• _Goal of the exercise_:
Answer these from the passage on lead and crime, one per line:
(a) How long a lag does Wolpaw Reyes assume between lead poisoning around birth and the violent crime rate?
(b) Which outlet covered the topic in 2007?
(c) Among which people did the crime decline of the 1990s begin?

== Provided text ==

In other words, there is a least a substantial portion of the crime rate that could not be explained by lead alone, and Drum is only trying to explain the "crime bubble" that occurred in the US at the end of the 20th century. While this is still a more reasonable suggestion, it turns out that there's a lot of questions concerning the statistical treatments of lead and crime that remain unsolved. Take crime among 14-17 year-olds, for example.
As Steve Sailer explains the preceding chart,*
When looking at the crime fall in the 1990s, this study appears to have the same flaw that dragged down Levitt's abortion-cut-crime theory -- a failure to look carefully at crime rates by age cohort, combined with an intoxication with analyzing complex state-level data that leads to a failure to do simple national-level reality checks. (She was clearly influenced by Levitt, so this shortcoming is not surprising.) Wolpaw Reyes simply assumes a 22 year lag between lead poisoning around the time of birth and the violent crime rate. But, we can easily look at more detailed data for different age cohorts, which shows that the crime decline of the 1990s began among older individuals, not among the younger people supposedly benefiting from lower lead or higher abortion.That said, I could find very little stuff out there refuting this theory, other than Sailer's criticism of the statistics. Instead, I mostly found articles supporting it. Discovery wrote about it back in 2008, and The Washington Post covered all of this back in 2007. While not quite as bullish on the crime-lead link as Drum, they nonetheless reach the same conclusion: although we do not fully understand the mechanism for this, there is obviously a strong correlation between lead exposure and crime rates.

===
== Input data ==

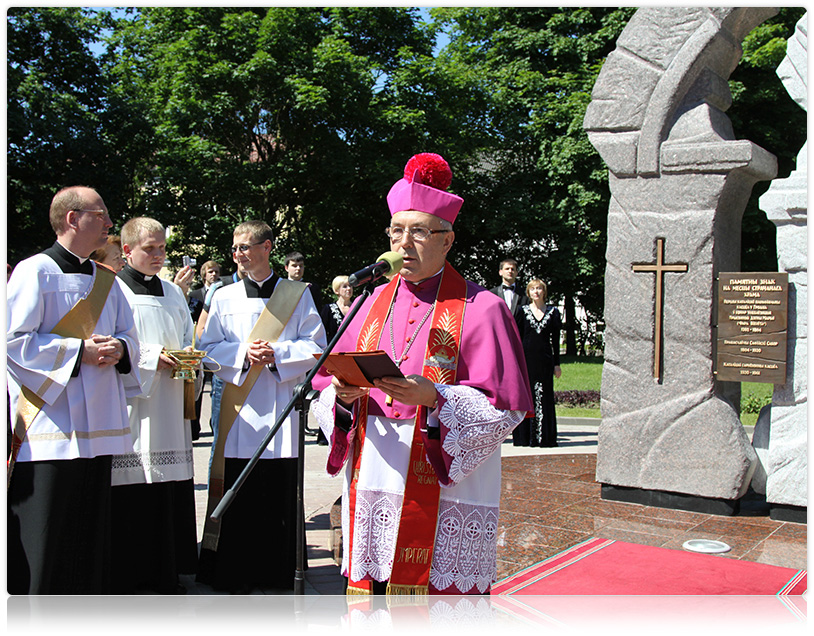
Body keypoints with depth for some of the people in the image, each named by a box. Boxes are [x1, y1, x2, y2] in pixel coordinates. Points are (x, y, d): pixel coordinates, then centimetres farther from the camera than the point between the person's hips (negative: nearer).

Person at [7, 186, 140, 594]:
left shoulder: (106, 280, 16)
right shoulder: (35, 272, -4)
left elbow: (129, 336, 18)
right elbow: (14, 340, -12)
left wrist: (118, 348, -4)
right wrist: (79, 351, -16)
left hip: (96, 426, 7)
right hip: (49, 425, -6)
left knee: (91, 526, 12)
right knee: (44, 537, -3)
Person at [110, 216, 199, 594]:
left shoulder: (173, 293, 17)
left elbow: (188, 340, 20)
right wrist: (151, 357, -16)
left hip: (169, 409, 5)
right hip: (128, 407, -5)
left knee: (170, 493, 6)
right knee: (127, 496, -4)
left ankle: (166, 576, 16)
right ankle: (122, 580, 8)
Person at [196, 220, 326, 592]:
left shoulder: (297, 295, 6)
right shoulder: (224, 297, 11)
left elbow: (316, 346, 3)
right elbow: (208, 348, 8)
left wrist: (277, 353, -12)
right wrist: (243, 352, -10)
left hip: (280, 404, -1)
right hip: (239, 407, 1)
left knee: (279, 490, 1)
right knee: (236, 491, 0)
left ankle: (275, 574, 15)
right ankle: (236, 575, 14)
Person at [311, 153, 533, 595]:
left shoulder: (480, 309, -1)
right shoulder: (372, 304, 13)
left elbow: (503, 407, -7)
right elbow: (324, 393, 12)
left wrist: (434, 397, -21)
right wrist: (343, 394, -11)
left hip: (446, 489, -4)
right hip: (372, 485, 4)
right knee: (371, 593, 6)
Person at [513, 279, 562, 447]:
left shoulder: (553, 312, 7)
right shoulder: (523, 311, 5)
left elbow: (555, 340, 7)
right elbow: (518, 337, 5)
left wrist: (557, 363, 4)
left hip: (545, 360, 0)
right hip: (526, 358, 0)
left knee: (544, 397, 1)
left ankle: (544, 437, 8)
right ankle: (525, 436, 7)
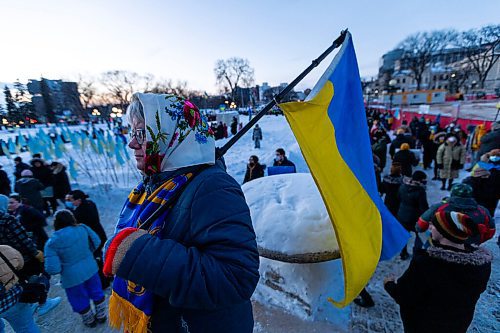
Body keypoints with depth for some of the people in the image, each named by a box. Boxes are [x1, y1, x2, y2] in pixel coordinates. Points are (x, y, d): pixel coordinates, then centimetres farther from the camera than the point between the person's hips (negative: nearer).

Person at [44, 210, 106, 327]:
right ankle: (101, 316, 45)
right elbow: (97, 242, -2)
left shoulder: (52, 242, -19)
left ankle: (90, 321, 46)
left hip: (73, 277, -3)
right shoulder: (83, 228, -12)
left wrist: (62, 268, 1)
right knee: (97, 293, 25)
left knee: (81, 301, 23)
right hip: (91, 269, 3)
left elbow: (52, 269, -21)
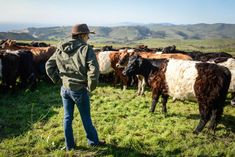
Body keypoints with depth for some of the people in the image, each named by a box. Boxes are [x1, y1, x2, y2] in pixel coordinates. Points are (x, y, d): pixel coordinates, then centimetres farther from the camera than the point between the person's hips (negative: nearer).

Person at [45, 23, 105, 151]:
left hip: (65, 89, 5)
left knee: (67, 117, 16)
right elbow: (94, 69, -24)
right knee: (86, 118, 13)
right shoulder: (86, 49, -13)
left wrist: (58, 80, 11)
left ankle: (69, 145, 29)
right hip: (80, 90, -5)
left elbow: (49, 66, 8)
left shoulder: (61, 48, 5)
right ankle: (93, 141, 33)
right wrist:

===

• _Response below_:
(a) 22 years
(b) The Washington Post
(c) Older individuals